The Daily Mail carries a report from building society Nationwide outlining that the potential big winners of the event are department stores, which saw sales boom 220% on Black Friday last year. Major stores like Debenhams, House of Fraser, John Lewis and Selfridges recorded £5.3m spent on Black Friday in 2014 by Nationwide credit and debit card customers compared to £1.7m on the Friday the week before. The paper goes on to report that the deep day of discounts may eventually disappear as fast as it arrived. It quotes a study published by business consultancy LCP which found that one-third of retailers believed Black Friday was unprofitable and unsustainable. “Black Friday has become a phenomenon for all the wrong reasons,” The Daily Mail added. “The event has triggered some of the ugliest scenes ever experienced in UK shops, and experts are questioning whether it’s more trouble than it is worth.”

“Did you push a shopper to the floor this morning to snatch a cut-price television from their grasp? Perhaps you stayed up all night to nab an early bargain on the web? If not, then you clearly haven’t entered into the spirit of Black Friday,” says The Times. It picks up predictions by analysts that the biggest shopping day of the year will result, for the first time, in British consumers spending £1bn online in 24 hours.

The Independent writes of a backlash against the event with tens of thousands of Britons signalling their disapproval of Black Friday online in a protest against “aggressive consumerism”. A Facebook event, ‘Buy Nothing Friday’, currently has more than 30,000 “attendees”.

Outside of the Black Friday bubble, Tesco’s US lawsuit gets plenty of coverage. The retailer will pay $12m to settle a class-action lawsuit stemming from the £263m profit overstatement last year. However, the UK’s biggest supermarket chain is not admitting liability, The Financial Times reports. US owners of American Depositary Receipts (ADRs), financial instruments to give investors overseas access to shares in a non-US company, brought the class action lawsuit against Tesco. They lost massive sums in the business as the share price melted when the accountancy scandal emerged (The Telegraph).

The Guardian features a profile with Co-op CEO Richard Pennycook, who took the helm last year. He says community projects are way to make the group’s grocery stores, funeral parlours and insurance businesses attractive again. Pennycook tells the paper that he wants the Co-op’s staff and seven million members to play an important role in their communities. “Over the years, the Co-op has become a bit corporate and a bit centralised,” he adds. “We are unpicking that. We want engagement to be at a local level. We are in every postcode. We have units in about 2,000 communities in the UK and the new member proposition will be about those communities.”

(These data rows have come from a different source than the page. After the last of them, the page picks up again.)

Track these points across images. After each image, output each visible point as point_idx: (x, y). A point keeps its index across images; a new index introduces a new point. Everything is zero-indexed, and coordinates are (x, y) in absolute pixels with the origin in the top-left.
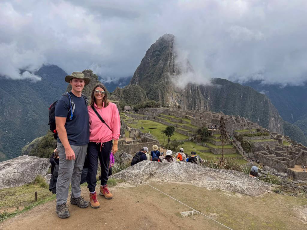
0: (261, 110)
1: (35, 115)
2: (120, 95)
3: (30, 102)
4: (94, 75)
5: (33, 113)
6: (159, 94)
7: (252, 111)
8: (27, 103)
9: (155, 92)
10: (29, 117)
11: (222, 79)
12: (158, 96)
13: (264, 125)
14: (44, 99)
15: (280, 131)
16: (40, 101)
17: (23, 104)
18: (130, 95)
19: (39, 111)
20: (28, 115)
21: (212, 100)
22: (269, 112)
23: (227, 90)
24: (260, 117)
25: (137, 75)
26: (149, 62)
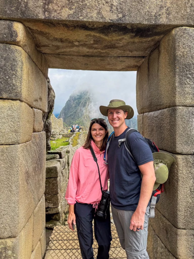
25: (63, 114)
26: (72, 104)
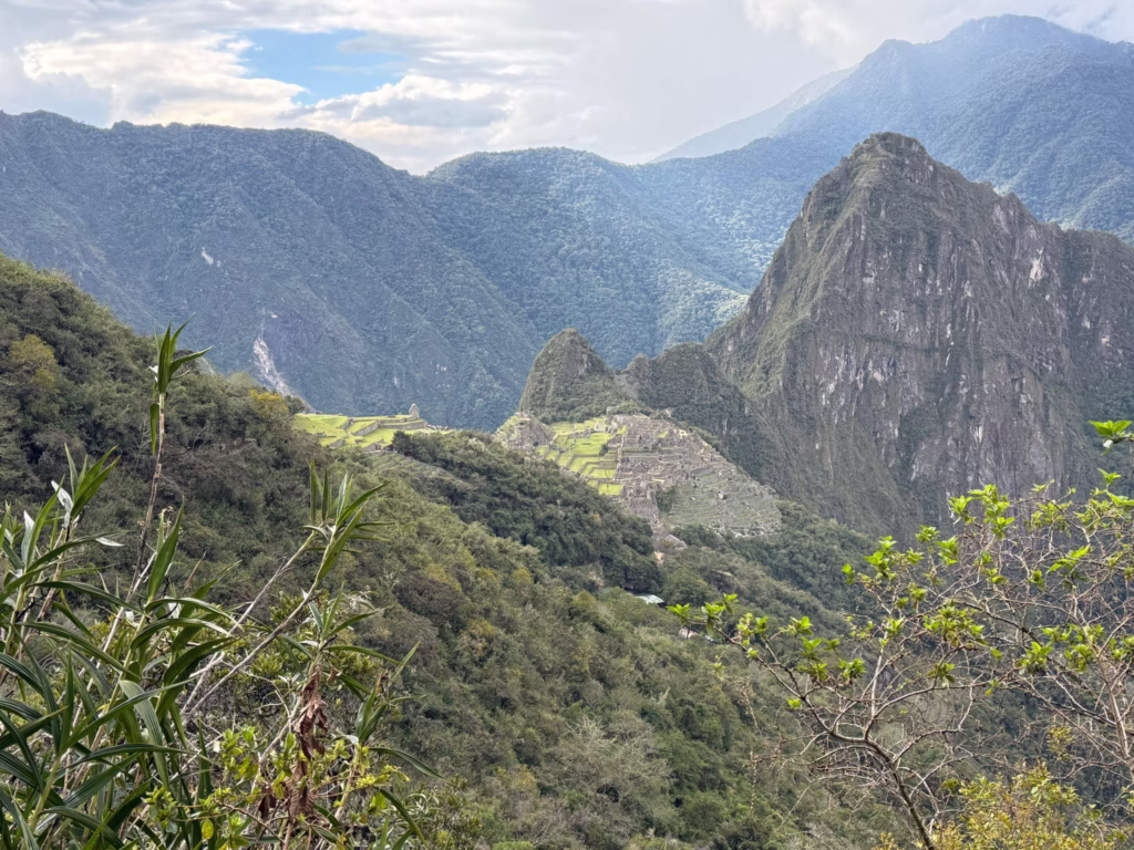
3: (480, 335)
5: (491, 376)
8: (468, 338)
10: (475, 394)
14: (531, 317)
16: (516, 328)
19: (512, 370)
20: (472, 385)
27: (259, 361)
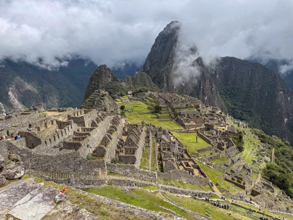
0: (269, 85)
1: (70, 99)
2: (129, 81)
3: (65, 88)
4: (108, 68)
5: (68, 97)
6: (164, 77)
7: (260, 86)
8: (62, 89)
9: (161, 76)
10: (65, 101)
11: (231, 57)
12: (163, 79)
13: (271, 98)
14: (76, 84)
15: (290, 104)
16: (73, 87)
17: (59, 90)
18: (137, 81)
19: (73, 95)
20: (64, 99)
21: (221, 78)
22: (278, 86)
23: (236, 67)
24: (267, 91)
25: (148, 61)
26: (158, 48)
27: (10, 96)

Like-for-like sales at airport caterer SSP Group, which owns Upper Crust and runs Burger King and Marks & Spencer Simply Food outlets, jumped by 3.7% to £1.8bn, with operating profits up 10.1% to £97.4m. The Times focuses on CEO Kate Swann playing down the impact of terrorist attacks on trading (the group operates in Paris Charles de Gaulle airport and Sharm el-Sheikh in Egypt). The boss of the group said that although it was too early to judge the impact of such events, the travel industry had a record of bouncing back from even “major events like 9/11”, and long-term passenger trends remained very strong. The Daily Mail goes with the headline: “Cheesy does it at food group SSP as profits rise to £76.8m following a £13.5m loss the previous year.” The paper added that grating cheese on pizza rather than slicing it, and other cost-cutting measures, helped food group post a strong rise in annual profit.